Sookhdeo explica cómo los teóricos islámicos, para arreglárselas con las muchas contradicciones que encuentran en el Qur’an[98], desarrollan el principio de la abrogación, mediante el cual los textos posteriores triunfan sobre los anteriores. Desafortunadamente, la mayoría de los pasajes pacíficos del Qur’an son anteriores, datando de la época de Mahoma en La Meca. Los versículos más beligerantes tienden a ser posteriores, tras su huida a Medina. El resultado es que

… el mantra «Islam es paz» está casi mil cuatrocientos años anticuado. Fue solo durante unos trece años que el islam fue paz y nada más que paz… Para los musulmanes radicales de hoy —así como para los juristas medievales que desarrollaron el islam clásico— sería más cierto decir que «Islam es guerra». Uno de los grupos islámicos más radicales de Inglaterra, al-Ghurabaa, declaró en el velatorio por dos atentados de Londres: «Cualquier musulmán que niegue que el terror es una parte del islam es kafir». Un kafir es un no-creyente (por ejemplo, un no-musulmán), un término de flagrante insulto…

¿Pudo ser que los jóvenes que se suicidaron ni estuvieran al margen de la sociedad musulmana de Inglaterra ni siguieran una excéntrica y extremista interpretación de su fe, sino que provinieran del mismo corazón de la comunidad musulmana y estuvieran motivados por una interpretación dominante del islam?

De forma más general (y esto no se aplica menos al cristianismo que al islam), lo que es realmente pernicioso es la práctica de enseñar a los niños que la fe en sí misma es una virtud.

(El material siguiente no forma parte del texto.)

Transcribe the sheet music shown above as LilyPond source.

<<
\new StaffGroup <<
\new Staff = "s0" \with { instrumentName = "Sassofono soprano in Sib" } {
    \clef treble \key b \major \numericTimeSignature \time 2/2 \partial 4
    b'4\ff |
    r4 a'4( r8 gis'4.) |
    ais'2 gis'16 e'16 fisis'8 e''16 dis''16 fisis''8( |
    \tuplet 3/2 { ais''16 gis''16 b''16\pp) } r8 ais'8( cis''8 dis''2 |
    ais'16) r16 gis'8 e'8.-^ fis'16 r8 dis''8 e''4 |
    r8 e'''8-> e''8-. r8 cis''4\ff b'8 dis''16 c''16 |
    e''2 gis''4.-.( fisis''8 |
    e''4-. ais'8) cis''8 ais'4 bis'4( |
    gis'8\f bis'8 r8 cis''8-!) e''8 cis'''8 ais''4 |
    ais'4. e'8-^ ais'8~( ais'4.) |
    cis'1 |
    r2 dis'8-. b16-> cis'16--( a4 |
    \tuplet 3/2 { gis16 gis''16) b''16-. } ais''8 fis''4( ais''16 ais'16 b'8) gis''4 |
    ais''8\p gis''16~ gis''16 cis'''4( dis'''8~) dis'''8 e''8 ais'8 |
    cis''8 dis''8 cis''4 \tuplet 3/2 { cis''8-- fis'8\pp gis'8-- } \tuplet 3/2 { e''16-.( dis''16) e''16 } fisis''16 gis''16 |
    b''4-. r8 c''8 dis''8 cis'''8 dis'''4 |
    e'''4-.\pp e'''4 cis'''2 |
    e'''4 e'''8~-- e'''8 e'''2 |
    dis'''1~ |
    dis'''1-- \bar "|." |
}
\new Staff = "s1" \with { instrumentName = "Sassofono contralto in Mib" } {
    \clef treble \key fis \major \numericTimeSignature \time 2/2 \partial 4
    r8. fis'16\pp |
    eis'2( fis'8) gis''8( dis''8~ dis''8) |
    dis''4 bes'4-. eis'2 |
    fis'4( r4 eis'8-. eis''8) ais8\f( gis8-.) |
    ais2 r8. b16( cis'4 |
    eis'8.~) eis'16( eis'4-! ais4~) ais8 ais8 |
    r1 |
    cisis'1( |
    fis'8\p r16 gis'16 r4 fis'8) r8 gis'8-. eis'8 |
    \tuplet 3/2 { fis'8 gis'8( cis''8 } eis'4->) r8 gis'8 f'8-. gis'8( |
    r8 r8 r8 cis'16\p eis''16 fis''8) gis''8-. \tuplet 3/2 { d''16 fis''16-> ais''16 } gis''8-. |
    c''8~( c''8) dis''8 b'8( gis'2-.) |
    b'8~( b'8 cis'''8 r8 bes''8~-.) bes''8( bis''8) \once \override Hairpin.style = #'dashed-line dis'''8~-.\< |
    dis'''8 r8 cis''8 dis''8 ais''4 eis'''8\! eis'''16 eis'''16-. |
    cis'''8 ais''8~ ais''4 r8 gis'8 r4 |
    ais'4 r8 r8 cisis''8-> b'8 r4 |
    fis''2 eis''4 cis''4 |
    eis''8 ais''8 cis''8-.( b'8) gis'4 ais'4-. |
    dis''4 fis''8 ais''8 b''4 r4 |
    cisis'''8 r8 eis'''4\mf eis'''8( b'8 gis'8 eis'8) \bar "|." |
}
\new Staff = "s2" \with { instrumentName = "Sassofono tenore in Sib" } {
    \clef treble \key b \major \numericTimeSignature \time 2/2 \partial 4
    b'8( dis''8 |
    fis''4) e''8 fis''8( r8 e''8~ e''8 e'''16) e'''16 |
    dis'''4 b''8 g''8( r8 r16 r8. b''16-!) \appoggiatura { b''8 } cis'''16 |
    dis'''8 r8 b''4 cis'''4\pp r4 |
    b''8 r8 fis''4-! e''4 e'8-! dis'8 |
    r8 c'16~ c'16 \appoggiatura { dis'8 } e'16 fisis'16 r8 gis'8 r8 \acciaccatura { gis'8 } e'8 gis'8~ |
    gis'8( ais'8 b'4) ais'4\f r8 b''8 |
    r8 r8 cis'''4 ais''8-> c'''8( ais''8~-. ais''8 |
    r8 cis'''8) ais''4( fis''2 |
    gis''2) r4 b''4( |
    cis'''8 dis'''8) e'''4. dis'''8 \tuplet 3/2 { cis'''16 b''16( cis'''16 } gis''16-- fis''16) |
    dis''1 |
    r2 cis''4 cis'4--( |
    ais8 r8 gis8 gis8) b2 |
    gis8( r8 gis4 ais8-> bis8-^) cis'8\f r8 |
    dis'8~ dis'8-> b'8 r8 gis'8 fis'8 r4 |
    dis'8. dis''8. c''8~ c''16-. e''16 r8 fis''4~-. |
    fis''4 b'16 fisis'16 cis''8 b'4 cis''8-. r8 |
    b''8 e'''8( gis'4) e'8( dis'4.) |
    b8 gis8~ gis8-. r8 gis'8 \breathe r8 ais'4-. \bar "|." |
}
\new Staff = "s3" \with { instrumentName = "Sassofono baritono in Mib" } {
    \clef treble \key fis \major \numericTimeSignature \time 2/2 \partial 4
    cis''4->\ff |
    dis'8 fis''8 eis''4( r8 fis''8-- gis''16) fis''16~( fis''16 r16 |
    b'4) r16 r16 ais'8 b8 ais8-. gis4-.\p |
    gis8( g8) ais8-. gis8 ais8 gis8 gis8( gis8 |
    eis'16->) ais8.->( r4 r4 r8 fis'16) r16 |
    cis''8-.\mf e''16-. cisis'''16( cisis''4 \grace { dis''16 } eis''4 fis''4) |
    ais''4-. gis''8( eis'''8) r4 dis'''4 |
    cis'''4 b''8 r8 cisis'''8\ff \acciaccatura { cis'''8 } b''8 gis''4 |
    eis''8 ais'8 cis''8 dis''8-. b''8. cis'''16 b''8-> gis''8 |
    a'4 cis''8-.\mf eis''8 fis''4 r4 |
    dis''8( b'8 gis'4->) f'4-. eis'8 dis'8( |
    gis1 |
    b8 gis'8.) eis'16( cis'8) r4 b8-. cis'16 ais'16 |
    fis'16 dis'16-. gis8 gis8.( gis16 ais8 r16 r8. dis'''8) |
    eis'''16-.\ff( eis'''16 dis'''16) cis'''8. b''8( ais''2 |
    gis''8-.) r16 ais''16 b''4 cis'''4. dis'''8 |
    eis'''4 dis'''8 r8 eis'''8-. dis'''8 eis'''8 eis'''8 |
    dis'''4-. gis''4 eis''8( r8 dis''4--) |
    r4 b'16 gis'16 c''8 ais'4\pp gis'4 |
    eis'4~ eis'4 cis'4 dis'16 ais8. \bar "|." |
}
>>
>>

La fe es un mal precisamente porque no requiere justificación y no tolera los argumentos. Enseñar a los niños que la fe indiscutida es una virtud les prepara —dados otros ciertos ingredientes que no son difíciles de adquirir— para convertirse en potenciales armas letales para futuras yihads o cruzadas. Inmunizados contra el miedo por la promesa de un Paraíso para los mártires, la auténtica cabeza de la fe merece un lugar privilegiado en la historia de los armamentos, junto con el arco, el caballo de guerra, el tanque y la bomba de fragmentación. Si se enseñara a los niños a cuestionarse sus creencias y a pensar en ellas, en vez de educarlos en la superior virtud de la fe sin cuestión, podríamos apostar a que no habría terroristas suicidas. Los terroristas suicidas hacen lo que hacen porque realmente creen lo que les enseñan en sus escuelas religiosas: que el deber hacia Dios excede todas las demás prioridades, y que el martirio en su servicio será recompensado en los jardines del Paraíso. Y han aprendido esa lección no necesariamente de fanáticos extremistas, sino de instructores religiosos principales, decentes y gentiles, quienes les han organizado en sus madrasas, les han sentado en filas, moviendo rítmicamente arriba y abajo sus inocentes cabecitas mientras que aprendían cada palabra del libro sagrado como loros enloquecidos. La fe puede ser muy, muy peligrosa, e implantarla deliberadamente en la vulnerable mente de un niño inocente es un error de extrema gravedad. En el siguiente capítulo volveremos a la niñez en sí misma y a la violación de la niñez por la religión.